= EXTRACTED DATA =
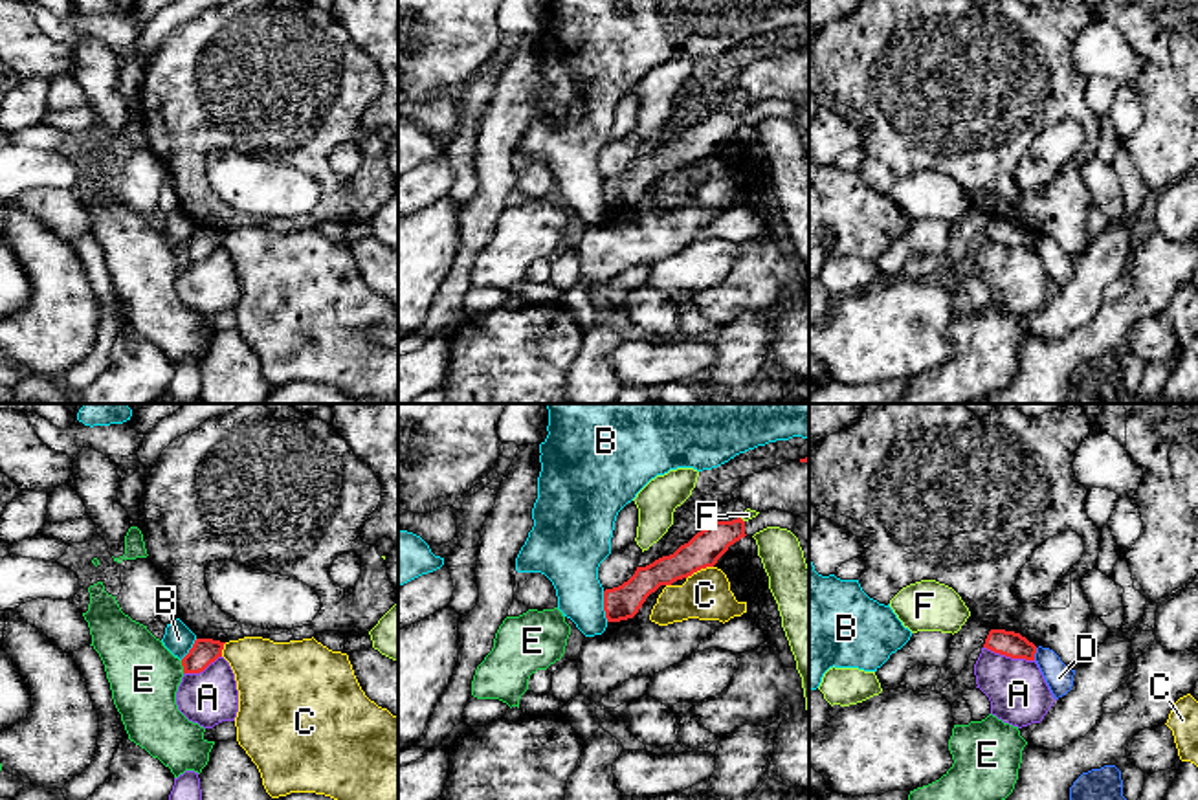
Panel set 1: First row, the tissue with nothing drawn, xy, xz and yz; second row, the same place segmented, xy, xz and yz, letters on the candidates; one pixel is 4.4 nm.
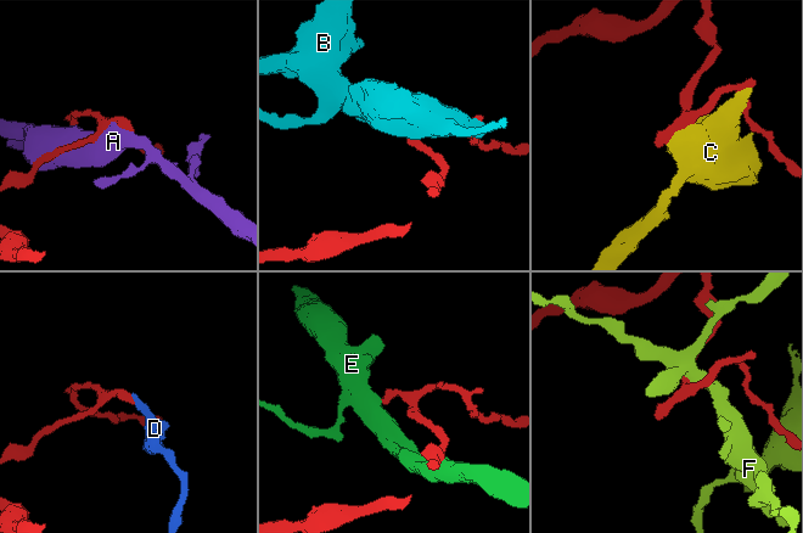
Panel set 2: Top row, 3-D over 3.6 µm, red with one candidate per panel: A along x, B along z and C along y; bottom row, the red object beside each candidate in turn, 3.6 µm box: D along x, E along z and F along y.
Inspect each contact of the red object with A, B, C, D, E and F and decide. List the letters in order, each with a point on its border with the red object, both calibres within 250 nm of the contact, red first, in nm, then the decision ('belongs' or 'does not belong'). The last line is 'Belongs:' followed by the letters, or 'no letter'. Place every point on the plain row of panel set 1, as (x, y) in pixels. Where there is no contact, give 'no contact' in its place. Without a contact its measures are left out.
A: meets red in yz at (1009, 244); 110 nm thick on the red side, 260 nm on the other; does not belong
B: meets red in xz at (604, 195); 150 nm thick on the red side, 240 nm on the other; does not belong
C: meets red in xz at (699, 158); 150 nm thick on the red side, 220 nm on the other; does not belong
D: meets red in yz at (1035, 241); 110 nm thick on the red side, 120 nm on the other; does not belong
E: meets red in xy at (182, 254); 120 nm thick on the red side, 320 nm on the other; does not belong
F: meets red in xz at (742, 109); 150 nm thick on the red side, 50 nm on the other; does not belong
Belongs: no letter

= ASSIGNMENT =
Needed here is a verbatim copy of the data from the first line through the line with "Panel set 2: Top", without pictures.

= WRITTEN ANSWER =
Panel set 1: First row, the tissue with nothing drawn, xy, xz and yz; second row, the same place segmented, xy, xz and yz, letters on the candidates; one pixel is 4.4 nm.
Panel set 2: Top row, 3-D over 3.6 µm, red with one candidate per panel: A along x, B along z and C along y; bottom row, the red object beside each candidate in turn, 3.6 µm box: D along x, E along z and F along y.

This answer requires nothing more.